Job: In the forum thread on shoe size conversion, which US size in a woman's shoe matches a Mexican size 27?

#### Text under study ####

# children's shoe size conversion



## La Osita

Hi-
Been googling, but can't seem to get a clear answer on how Mexican/US shoe size conversions work for children's shoes. Anyone have this information? It seems that Mexico uses two different sizing systems for adult shoes, but no info for children that I could find. My little friends in Mexico have asked me to bring them shoes... I think the numbers are metric, #s ranging from 11 to 23, but I'm not sure. Thanks!


----------



## TundraGreen

itnavell said:


> Hi-
> Been googling, but can't seem to get a clear answer on how Mexican/US shoe size conversions work for children's shoes. Anyone have this information? It seems that Mexico uses two different sizing systems for adult shoes, but no info for children that I could find. My little friends in Mexico have asked me to bring them shoes... I think the numbers are metric, #s ranging from 11 to 23, but I'm not sure. Thanks!


Shoes are generally sized by the actual length of the foot in cm. Try this chart. Use the cm column for the Mexican size, the US column for the corresponding US size.


----------



## La Osita

Ah perfect!! Thank you.


----------



## maesonna

Here is another chart (scroll down on the page). 

Although the chart linked above is accurate for children, it doesn't split adult US sizes into men and women, which are different, unlike Mexico.

In Mexico, a size 27 (for example) fits a 27-cm foot whether it's a man's or woman's shoe. In US sizes, 27 would be a size 8.5 in a man's shoe and size 10 in a woman's shoe.

I thought it’s worthwhile mentioning this here in case someone else than the OP is interested in adult shoe sizes.


----------

#### Source information ####

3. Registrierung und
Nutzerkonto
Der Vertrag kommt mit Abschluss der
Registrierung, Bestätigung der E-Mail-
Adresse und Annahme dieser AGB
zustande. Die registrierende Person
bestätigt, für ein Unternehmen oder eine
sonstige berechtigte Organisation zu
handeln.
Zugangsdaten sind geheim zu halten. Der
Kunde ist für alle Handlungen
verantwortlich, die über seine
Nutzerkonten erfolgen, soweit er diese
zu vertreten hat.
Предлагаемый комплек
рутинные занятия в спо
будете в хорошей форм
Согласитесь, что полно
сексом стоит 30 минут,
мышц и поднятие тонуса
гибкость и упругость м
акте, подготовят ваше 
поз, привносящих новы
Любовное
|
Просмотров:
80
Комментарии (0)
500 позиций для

####
#### Source information ####

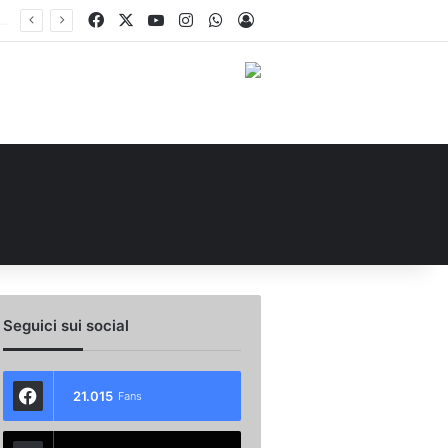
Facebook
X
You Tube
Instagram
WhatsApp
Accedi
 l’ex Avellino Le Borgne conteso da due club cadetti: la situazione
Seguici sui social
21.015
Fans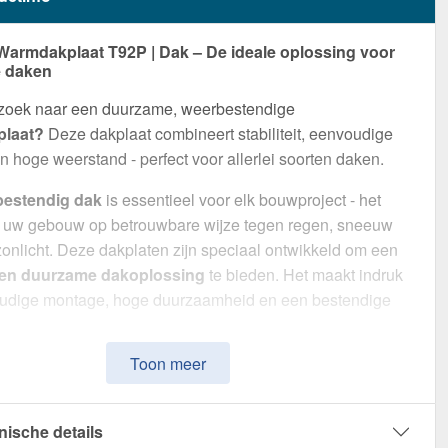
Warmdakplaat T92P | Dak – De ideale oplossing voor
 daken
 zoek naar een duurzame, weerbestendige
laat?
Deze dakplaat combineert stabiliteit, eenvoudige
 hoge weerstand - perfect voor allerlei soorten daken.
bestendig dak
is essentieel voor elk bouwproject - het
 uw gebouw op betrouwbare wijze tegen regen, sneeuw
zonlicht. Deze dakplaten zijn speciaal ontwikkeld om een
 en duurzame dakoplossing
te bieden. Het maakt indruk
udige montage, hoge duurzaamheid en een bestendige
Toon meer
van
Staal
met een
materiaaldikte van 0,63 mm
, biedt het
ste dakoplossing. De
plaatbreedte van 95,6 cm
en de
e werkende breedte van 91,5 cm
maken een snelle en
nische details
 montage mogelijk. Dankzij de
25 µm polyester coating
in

####

Exercise output: Size 10.